**What is being asked**
Reproduce the following lines word for word, leaving out the pictures.

────────────────────────────────────────

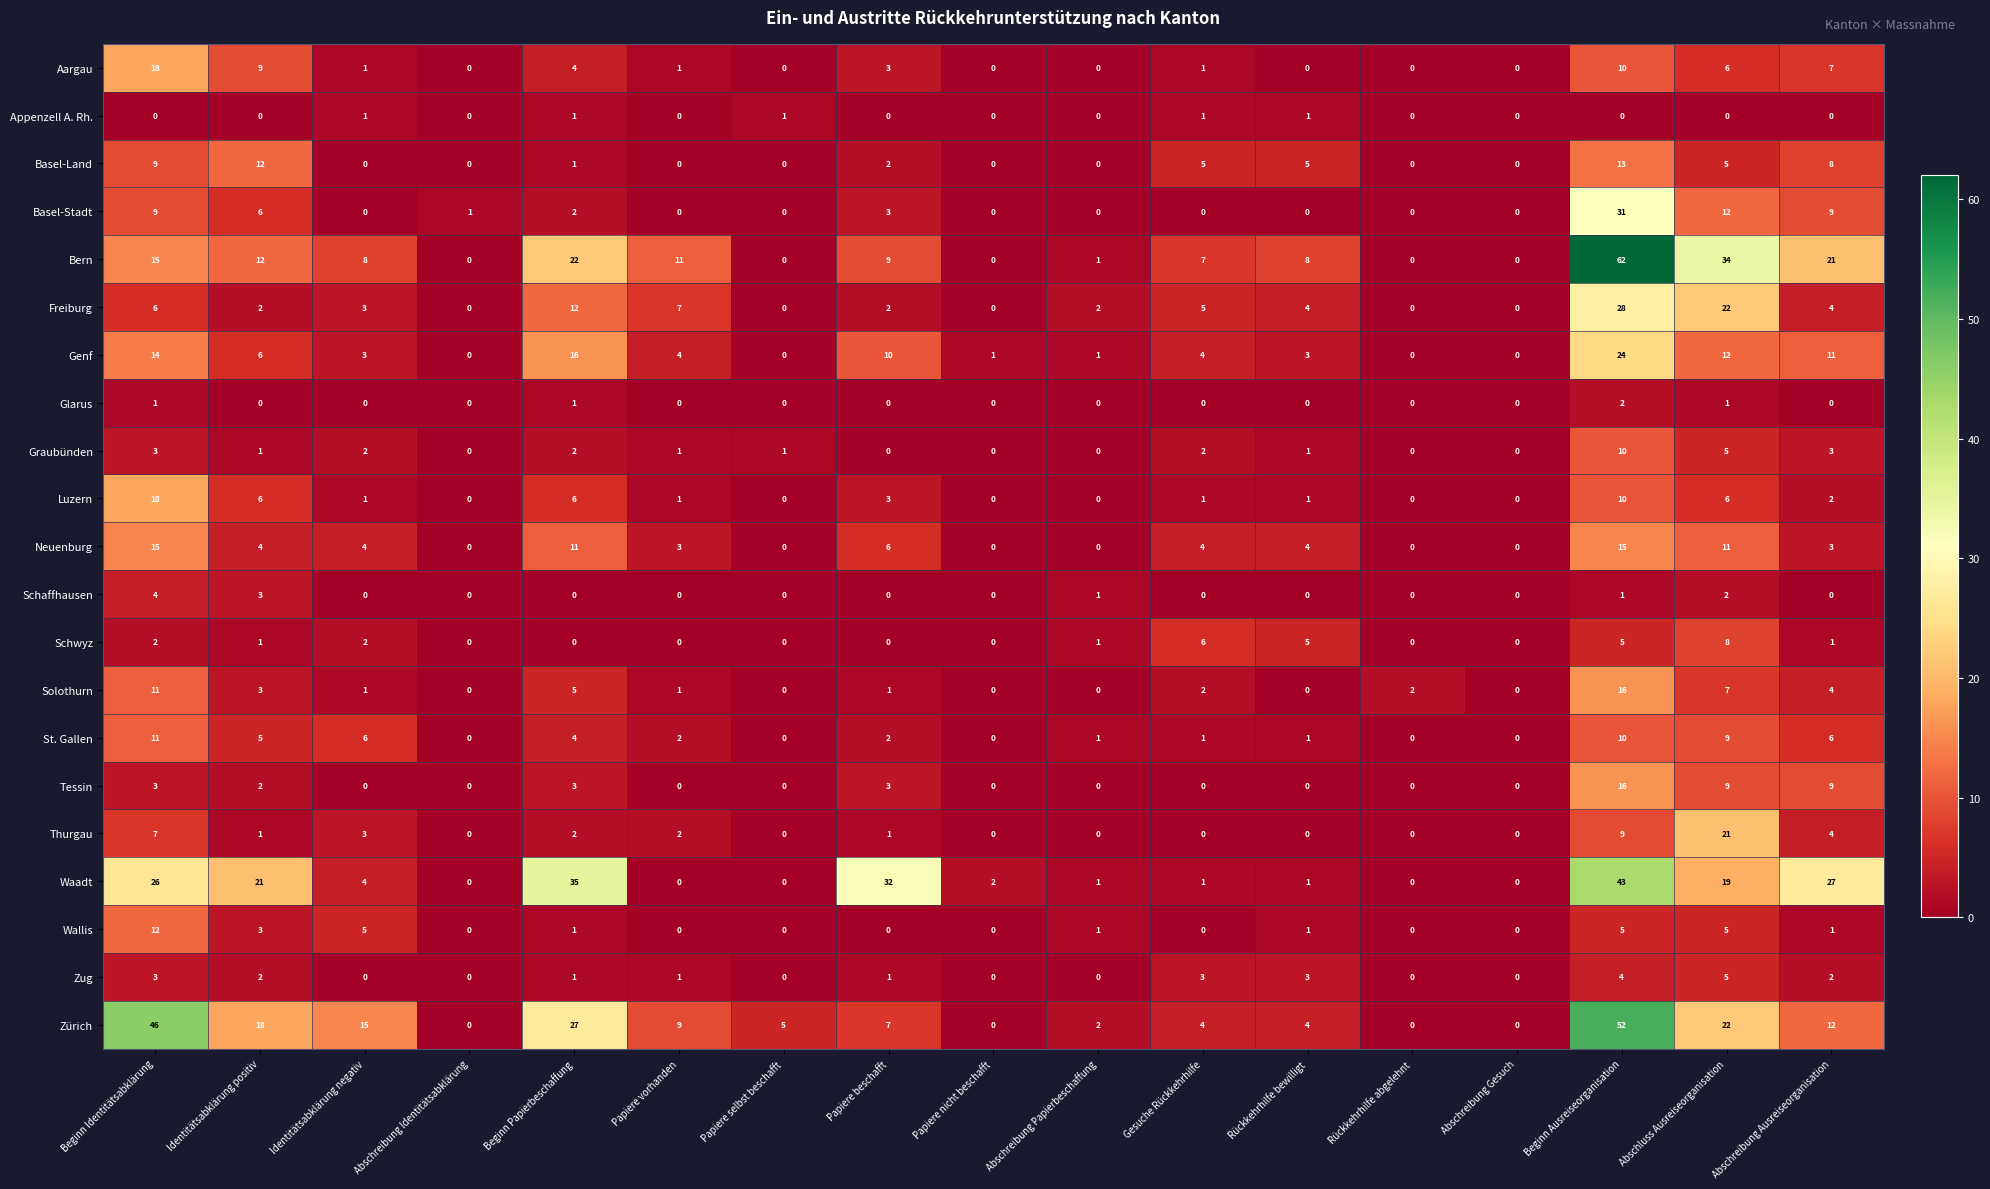

What is the difference between the highest and lowest values at Beginn Ausreiseorganisation?

62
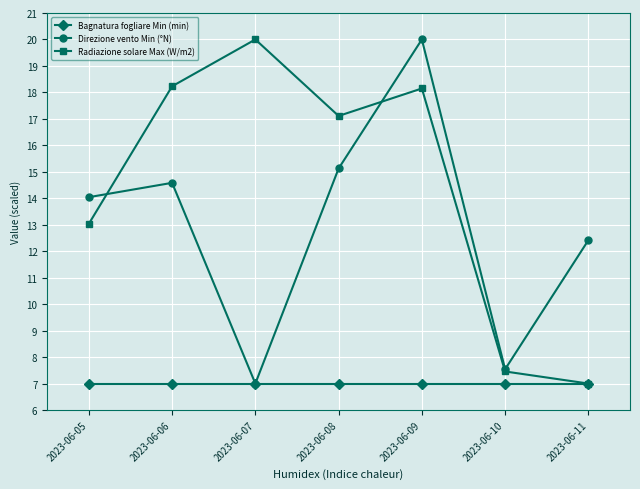

At 2023-06-06, list the series in order from smallest to largest.

Bagnatura fogliare Min (min), Direzione vento Min (°N), Radiazione solare Max (W/m2)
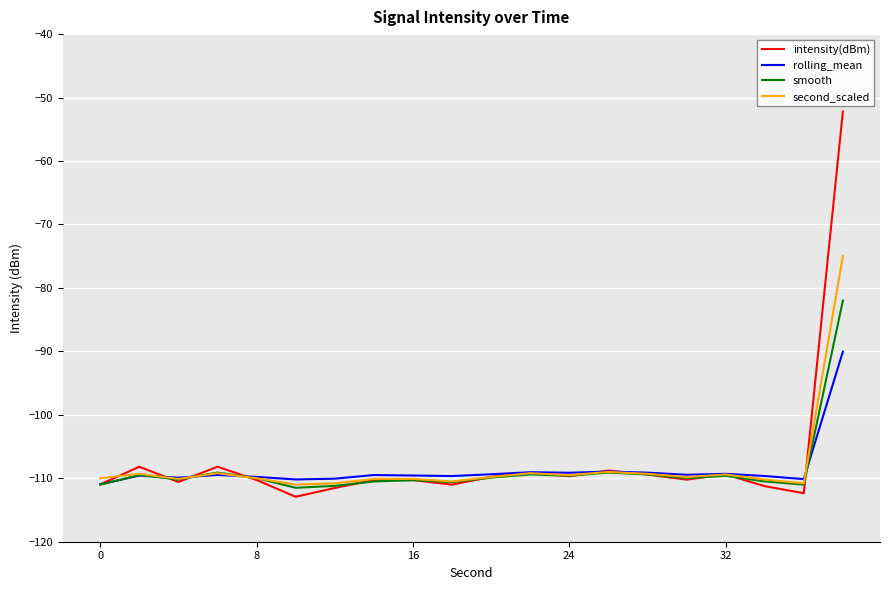

True or false: intensity(dBm) and rolling_mean cross at least once.

True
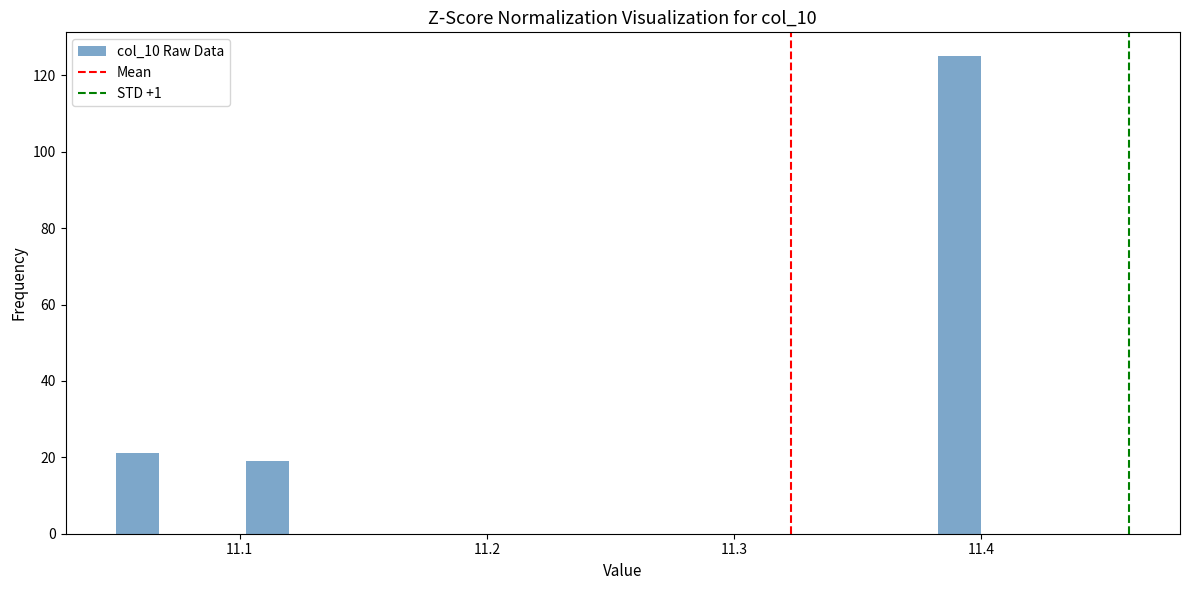

Around what value on the x-axis is the tallest bar? Give the approximate position of its centre, as read against the axis.

11.39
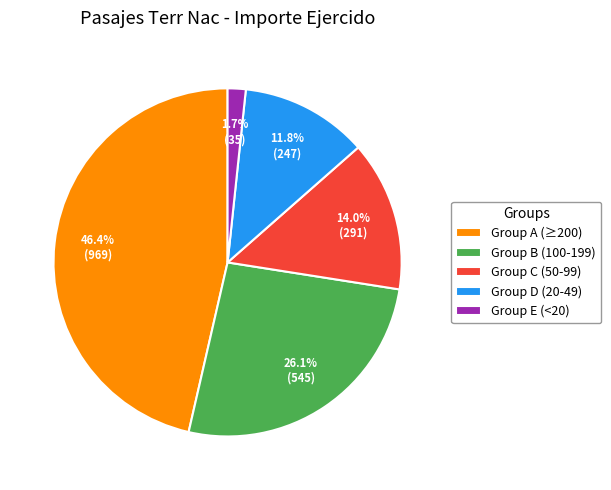

Between Group C (50-99) and Group E (<20), which is larger?

Group C (50-99)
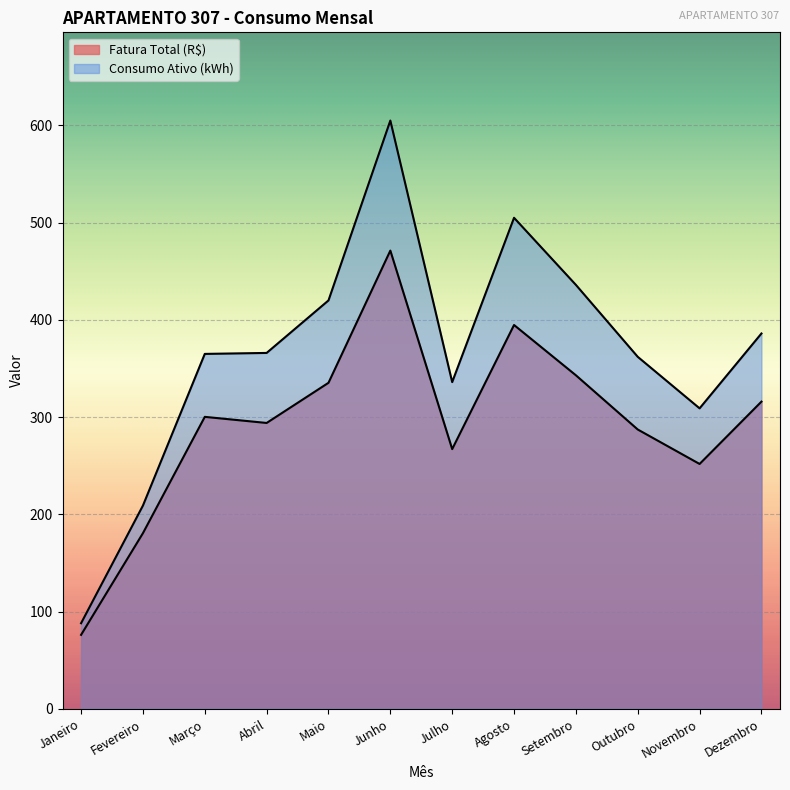

How many data points in Consumo Ativo (kWh) are less than 366?

6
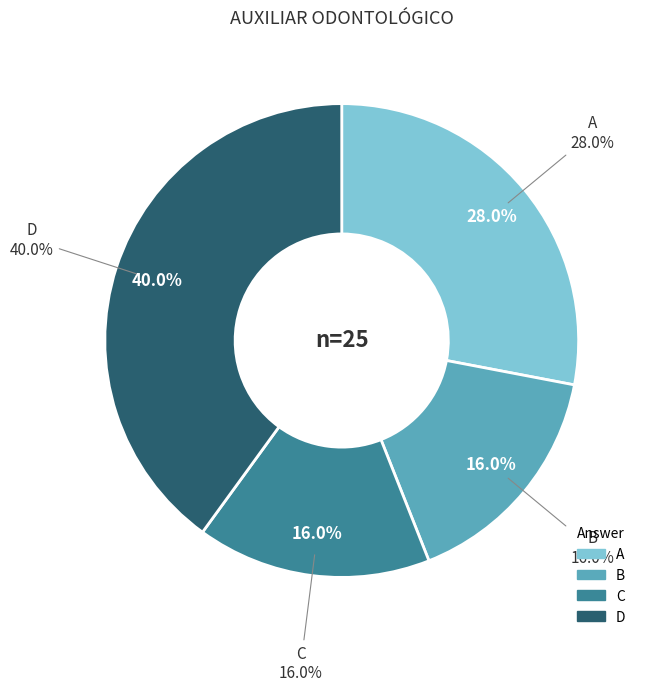

What is the ratio of the value at A to the value at D?

0.7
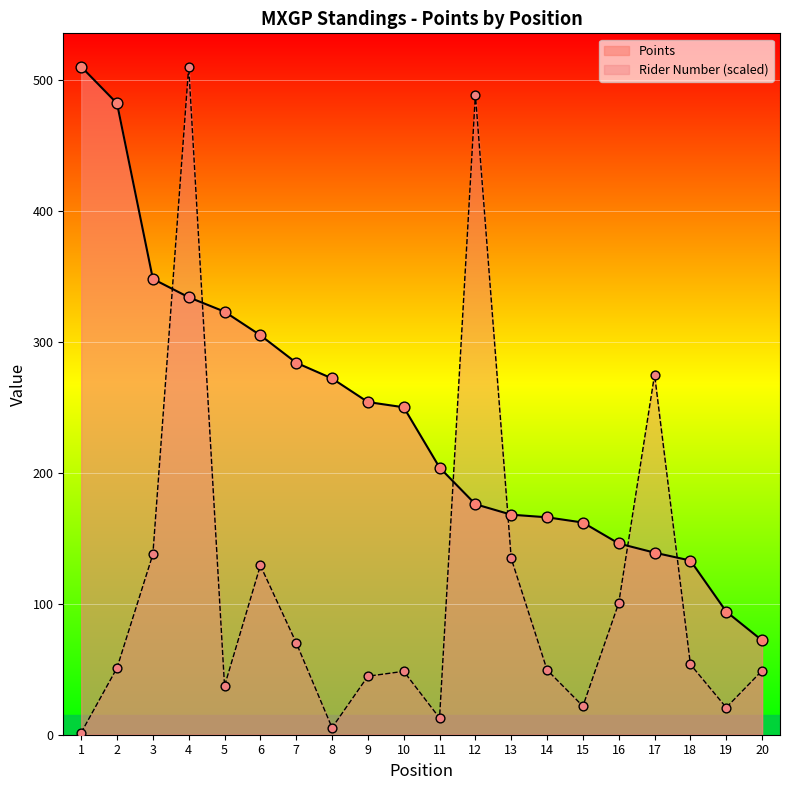

What is the total value across all series at 11?

216.8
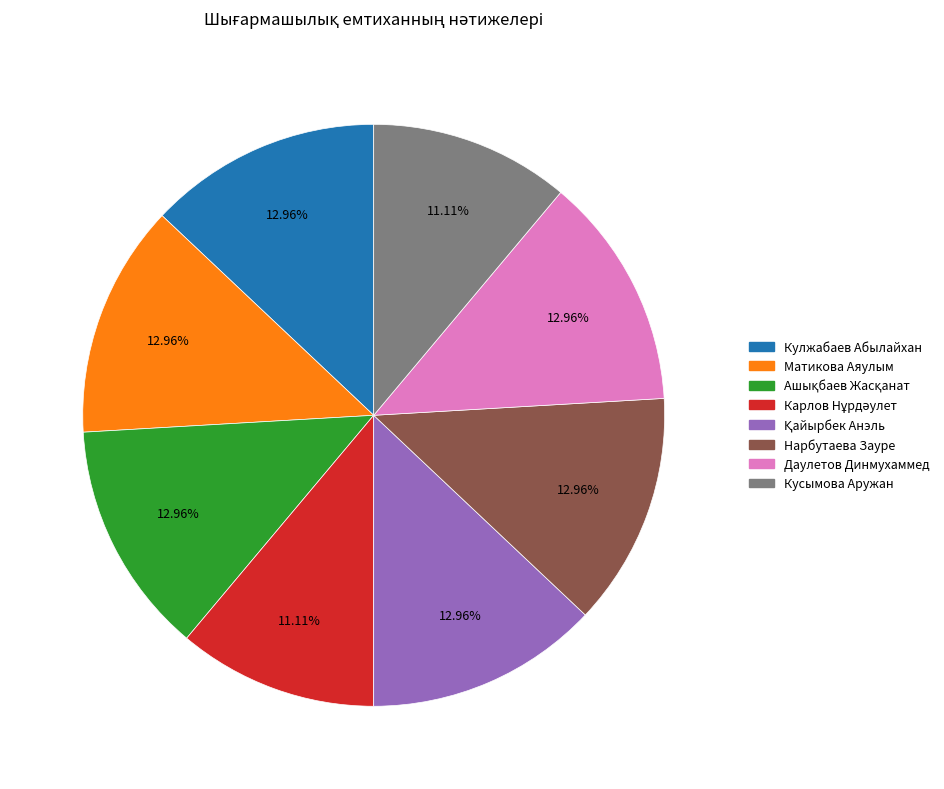

Is the sum of Кулжабаев Абылайхан and Матикова Аяулым greater than half?

No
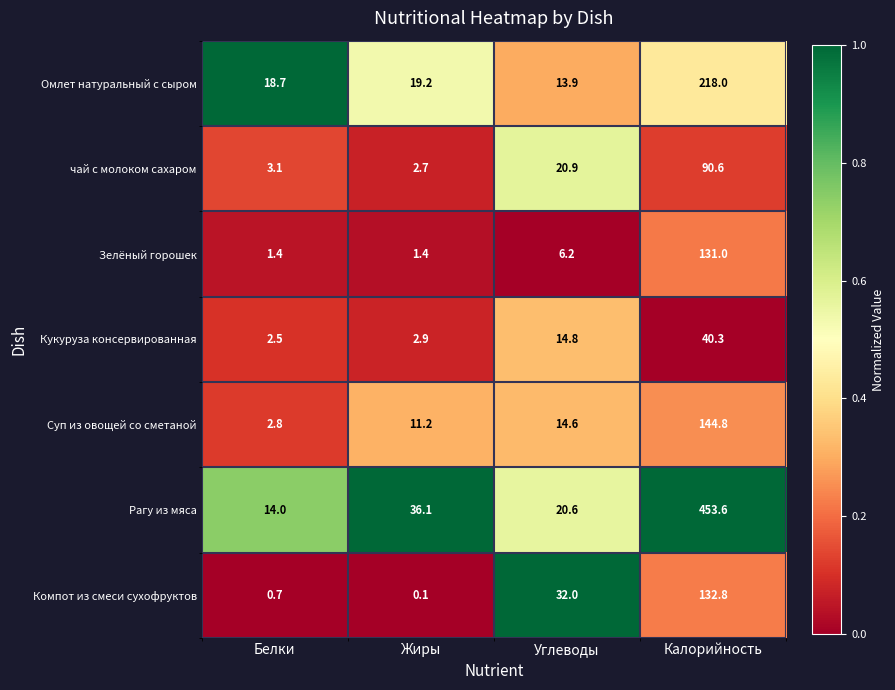

Count the number of data series in this chart.

7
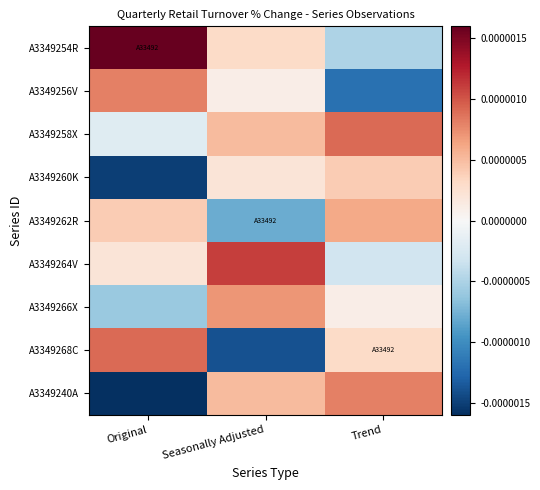

Which has a higher value, Trend or Seasonally Adjusted?

Seasonally Adjusted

────────────────────────────────────────

**Written solution**
What is the difference between the highest and lowest values at Beginn Ausreiseorganisation?

62

At 2023-06-06, list the series in order from smallest to largest.

Bagnatura fogliare Min (min), Direzione vento Min (°N), Radiazione solare Max (W/m2)

True or false: intensity(dBm) and rolling_mean cross at least once.

True

Around what value on the x-axis is the tallest bar? Give the approximate position of its centre, as read against the axis.

11.39

Between Group C (50-99) and Group E (<20), which is larger?

Group C (50-99)

How many data points in Consumo Ativo (kWh) are less than 366?

6

What is the ratio of the value at A to the value at D?

0.7

What is the total value across all series at 11?

216.8

Is the sum of Кулжабаев Абылайхан and Матикова Аяулым greater than half?

No

Count the number of data series in this chart.

7

Which has a higher value, Trend or Seasonally Adjusted?

Seasonally Adjusted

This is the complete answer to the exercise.